Where there is substantial evidence of negligence contributing to cause the damages, such contributory negligence is a defense. The effect of Instruction No. 6 given by the court is to the contrary. The instruction says: “In other words, no defects in the interior wiring would justify you in finding contributory negligence on the part of the plaintiffs if the fire was caused by negli*75gence of the defendant in allowing high voltage to enter the mill, and if the fire would not have occurred without high voltage.”

Electrical engineers testified that if the wires in the mill were properly grounded, excessive electricity could not enter. This evidence made a question for the jury as to whether the wiring facilities in the building were sufficiently grounded; and, if not, did the failure to make the proper ground amount to negligence on the part of the mill owners. If so, such negligence would be a defense to the power company.
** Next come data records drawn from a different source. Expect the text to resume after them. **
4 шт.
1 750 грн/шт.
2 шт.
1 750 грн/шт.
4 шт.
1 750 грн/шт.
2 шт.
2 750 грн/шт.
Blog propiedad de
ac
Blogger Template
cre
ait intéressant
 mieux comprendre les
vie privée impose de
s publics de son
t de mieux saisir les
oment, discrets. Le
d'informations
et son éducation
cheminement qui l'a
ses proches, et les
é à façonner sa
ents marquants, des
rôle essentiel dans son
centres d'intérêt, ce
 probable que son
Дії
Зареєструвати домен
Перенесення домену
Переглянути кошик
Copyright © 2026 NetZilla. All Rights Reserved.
For the errors in giving Instructions Nos. 5 and 6 the cause is reversed and remanded for a new trial.

Mr. Justice Millwee not participating.

Paul Ward, Justice,

dissenting. In my opinion the trial court committed no error in giving instructions No. 5 and No. 6, set out in the majority opinion, and that, therefore, the conclusion reached by the majority is untenable.
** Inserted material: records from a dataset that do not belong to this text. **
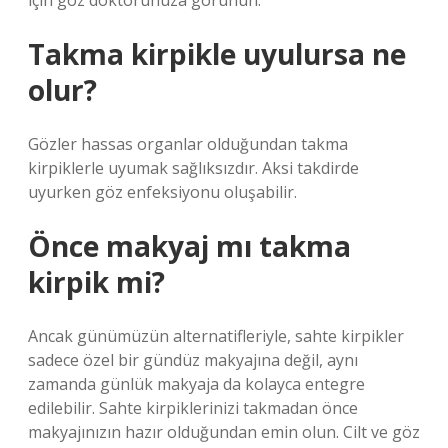
için göz doktorunuza görünün.
Takma kirpikle uyulursa ne
olur?
Gözler hassas organlar olduğundan takma
kirpiklerle uyumak sağlıksızdır. Aksi takdirde
uyurken göz enfeksiyonu oluşabilir.
Önce makyaj mı takma
kirpik mi?
Ancak günümüzün alternatifleriyle, sahte kirpikler
sadece özel bir gündüz makyajına değil, aynı
zamanda günlük makyaja da kolayca entegre
edilebilir. Sahte kirpiklerinizi takmadan önce
makyajınızın hazır olduğundan emin olun. Cilt ve göz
It must be kept clearly in mind that this case was tried in the lower court, by both appellant and appellee, on two general theories, viz: (a) The fire was caused by low or ordinary voltage, and; (b) by high voltage. It must further be kept in mind that the two instructions under consideration deal only with high voltage and have nothing whatever to do with low voltage, and that the majority opinion find no error with instructions dealing with low voltage.

Instruction No. 5. The reasons given by the majority, and the authorities cited in support, are to the effect that the doctrine of res ipsa loquitur “does not apply where the instrumentality which may have caused the damage was not in the exclusive control of the defendant [appellant].” In this case I can not understand how the majority arrive at the conclusion that appellant was not in exclusive control of the high voltage. It is obvious to me that the mill operators were in no way in control of high voltage that might be transported *76over appellant’s own lines, and I doubt if tbe majority Avould contend that, under the law, they were charged with any control or that they were under any legal duty to defend against it. The mill just happened to be there when the high voltage entered. If a tractor explodes and hurls the engine against a person and kills him he would have just about the same control over the engine as the mill owners had over the high voltage in this instance.

Instruction No. 6. The majority object to this instruction because, in effect, it deprived appellant of the defense of contributory negligence on the part of appellee IN SO FAR AS HIGH VOLTAGE WAS CONCERNED.

Obviously the only basis for the majority’s position is that appellee was negligent in not maintaining a proper ground [for high voltage] at the mill. It must be conceded that if appellee was guilty of any negligence in this respect the burden was on appellant to prove or, at least, offer evidence tending to prove it. If I am not misinformed as to what the record shows there is no evidence of any negligence in this respect on the part of appellee. Apparently the majority concede so much because they say “. . . there is evidence that excessive voltage could not have got into the mill if the wiring therein had been properly grounded . . .” This is drawing the line pretty thin to justify a reversal in this case because, by the same token, if appellant had maintained a proper ground at the transformer no high voltage would or could have ever reached the ground maintained by appellee. To have permitted the jury to inquire into the negligence of appellee under this state of facts would amount to submitting a puzzling question not susceptible of an intelligent solution.